■ **What to produce**
Copy the full listing exactly, word for word.

——

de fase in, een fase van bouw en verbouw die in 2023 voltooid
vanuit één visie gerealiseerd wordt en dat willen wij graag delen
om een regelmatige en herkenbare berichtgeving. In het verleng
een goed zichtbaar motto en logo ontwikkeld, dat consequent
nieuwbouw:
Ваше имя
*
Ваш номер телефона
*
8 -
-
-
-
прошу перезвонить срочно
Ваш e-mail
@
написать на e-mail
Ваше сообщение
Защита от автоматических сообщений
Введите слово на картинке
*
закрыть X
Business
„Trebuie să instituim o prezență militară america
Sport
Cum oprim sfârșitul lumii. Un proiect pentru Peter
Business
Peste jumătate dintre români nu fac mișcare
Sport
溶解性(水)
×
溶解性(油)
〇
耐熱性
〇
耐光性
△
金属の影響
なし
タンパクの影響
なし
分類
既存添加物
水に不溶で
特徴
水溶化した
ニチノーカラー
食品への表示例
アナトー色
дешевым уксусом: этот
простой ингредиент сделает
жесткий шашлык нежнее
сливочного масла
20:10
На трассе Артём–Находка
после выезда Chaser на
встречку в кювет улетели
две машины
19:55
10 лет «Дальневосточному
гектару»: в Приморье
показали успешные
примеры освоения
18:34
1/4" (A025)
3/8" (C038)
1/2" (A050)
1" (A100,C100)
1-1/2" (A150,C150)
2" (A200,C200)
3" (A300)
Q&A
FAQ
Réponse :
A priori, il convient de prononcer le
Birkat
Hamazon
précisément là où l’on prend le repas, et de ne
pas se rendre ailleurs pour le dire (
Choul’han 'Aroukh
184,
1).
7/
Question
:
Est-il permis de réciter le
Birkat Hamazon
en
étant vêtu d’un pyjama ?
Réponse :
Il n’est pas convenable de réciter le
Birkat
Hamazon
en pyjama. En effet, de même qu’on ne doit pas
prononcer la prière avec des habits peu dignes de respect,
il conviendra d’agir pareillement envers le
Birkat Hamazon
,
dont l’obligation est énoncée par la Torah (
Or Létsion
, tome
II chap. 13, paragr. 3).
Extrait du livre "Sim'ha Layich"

——

■ **Your solution**
de fase in, een fase van bouw en verbouw die in 2023 voltooid
vanuit één visie gerealiseerd wordt en dat willen wij graag delen
om een regelmatige en herkenbare berichtgeving. In het verleng
een goed zichtbaar motto en logo ontwikkeld, dat consequent
nieuwbouw:
Ваше имя
*
Ваш номер телефона
*
8 -
-
-
-
прошу перезвонить срочно
Ваш e-mail
@
написать на e-mail
Ваше сообщение
Защита от автоматических сообщений
Введите слово на картинке
*
закрыть X
Business
„Trebuie să instituim o prezență militară america
Sport
Cum oprim sfârșitul lumii. Un proiect pentru Peter
Business
Peste jumătate dintre români nu fac mișcare
Sport
溶解性(水)
×
溶解性(油)
〇
耐熱性
〇
耐光性
△
金属の影響
なし
タンパクの影響
なし
分類
既存添加物
水に不溶で
特徴
水溶化した
ニチノーカラー
食品への表示例
アナトー色
дешевым уксусом: этот
простой ингредиент сделает
жесткий шашлык нежнее
сливочного масла
20:10
На трассе Артём–Находка
после выезда Chaser на
встречку в кювет улетели
две машины
19:55
10 лет «Дальневосточному
гектару»: в Приморье
показали успешные
примеры освоения
18:34
1/4" (A025)
3/8" (C038)
1/2" (A050)
1" (A100,C100)
1-1/2" (A150,C150)
2" (A200,C200)
3" (A300)
Q&A
FAQ
Réponse :
A priori, il convient de prononcer le
Birkat
Hamazon
précisément là où l’on prend le repas, et de ne
pas se rendre ailleurs pour le dire (
Choul’han 'Aroukh
184,
1).
7/
Question
:
Est-il permis de réciter le
Birkat Hamazon
en
étant vêtu d’un pyjama ?
Réponse :
Il n’est pas convenable de réciter le
Birkat
Hamazon
en pyjama. En effet, de même qu’on ne doit pas
prononcer la prière avec des habits peu dignes de respect,
il conviendra d’agir pareillement envers le
Birkat Hamazon
,
dont l’obligation est énoncée par la Torah (
Or Létsion
, tome
II chap. 13, paragr. 3).
Extrait du livre "Sim'ha Layich"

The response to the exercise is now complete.